Descripción del problema -
Devuelve sin ningún cambio cada línea de los datos que siguen, de la primera a la última.

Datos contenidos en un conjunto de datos
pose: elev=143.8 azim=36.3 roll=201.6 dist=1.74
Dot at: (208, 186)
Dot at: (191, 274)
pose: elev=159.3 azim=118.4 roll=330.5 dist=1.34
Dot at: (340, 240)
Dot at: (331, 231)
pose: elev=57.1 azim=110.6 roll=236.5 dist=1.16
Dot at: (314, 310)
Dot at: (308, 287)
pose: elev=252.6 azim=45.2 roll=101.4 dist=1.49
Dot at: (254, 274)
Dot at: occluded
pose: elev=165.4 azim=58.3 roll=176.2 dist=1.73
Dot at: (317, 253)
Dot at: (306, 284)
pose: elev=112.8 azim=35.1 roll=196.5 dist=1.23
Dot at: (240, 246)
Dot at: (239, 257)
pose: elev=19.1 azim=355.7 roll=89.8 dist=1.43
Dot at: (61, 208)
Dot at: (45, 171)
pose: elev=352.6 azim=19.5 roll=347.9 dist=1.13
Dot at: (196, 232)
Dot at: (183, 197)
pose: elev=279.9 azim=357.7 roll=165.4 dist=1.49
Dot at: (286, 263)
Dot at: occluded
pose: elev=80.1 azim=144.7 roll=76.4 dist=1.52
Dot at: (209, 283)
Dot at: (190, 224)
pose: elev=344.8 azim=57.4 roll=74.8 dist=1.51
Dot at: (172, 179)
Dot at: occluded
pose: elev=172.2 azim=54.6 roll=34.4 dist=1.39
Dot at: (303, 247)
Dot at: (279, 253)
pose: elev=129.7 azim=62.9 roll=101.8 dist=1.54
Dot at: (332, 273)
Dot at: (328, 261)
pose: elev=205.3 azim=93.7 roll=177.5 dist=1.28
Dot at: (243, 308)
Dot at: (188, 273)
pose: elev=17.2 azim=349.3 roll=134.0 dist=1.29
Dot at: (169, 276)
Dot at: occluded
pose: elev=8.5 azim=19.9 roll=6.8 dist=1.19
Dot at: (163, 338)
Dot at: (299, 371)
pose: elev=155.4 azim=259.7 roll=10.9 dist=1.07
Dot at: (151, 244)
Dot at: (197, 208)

Resultado de la tarea -
pose: elev=143.8 azim=36.3 roll=201.6 dist=1.74
Dot at: (208, 186)
Dot at: (191, 274)
pose: elev=159.3 azim=118.4 roll=330.5 dist=1.34
Dot at: (340, 240)
Dot at: (331, 231)
pose: elev=57.1 azim=110.6 roll=236.5 dist=1.16
Dot at: (314, 310)
Dot at: (308, 287)
pose: elev=252.6 azim=45.2 roll=101.4 dist=1.49
Dot at: (254, 274)
Dot at: occluded
pose: elev=165.4 azim=58.3 roll=176.2 dist=1.73
Dot at: (317, 253)
Dot at: (306, 284)
pose: elev=112.8 azim=35.1 roll=196.5 dist=1.23
Dot at: (240, 246)
Dot at: (239, 257)
pose: elev=19.1 azim=355.7 roll=89.8 dist=1.43
Dot at: (61, 208)
Dot at: (45, 171)
pose: elev=352.6 azim=19.5 roll=347.9 dist=1.13
Dot at: (196, 232)
Dot at: (183, 197)
pose: elev=279.9 azim=357.7 roll=165.4 dist=1.49
Dot at: (286, 263)
Dot at: occluded
pose: elev=80.1 azim=144.7 roll=76.4 dist=1.52
Dot at: (209, 283)
Dot at: (190, 224)
pose: elev=344.8 azim=57.4 roll=74.8 dist=1.51
Dot at: (172, 179)
Dot at: occluded
pose: elev=172.2 azim=54.6 roll=34.4 dist=1.39
Dot at: (303, 247)
Dot at: (279, 253)
pose: elev=129.7 azim=62.9 roll=101.8 dist=1.54
Dot at: (332, 273)
Dot at: (328, 261)
pose: elev=205.3 azim=93.7 roll=177.5 dist=1.28
Dot at: (243, 308)
Dot at: (188, 273)
pose: elev=17.2 azim=349.3 roll=134.0 dist=1.29
Dot at: (169, 276)
Dot at: occluded
pose: elev=8.5 azim=19.9 roll=6.8 dist=1.19
Dot at: (163, 338)
Dot at: (299, 371)
pose: elev=155.4 azim=259.7 roll=10.9 dist=1.07
Dot at: (151, 244)
Dot at: (197, 208)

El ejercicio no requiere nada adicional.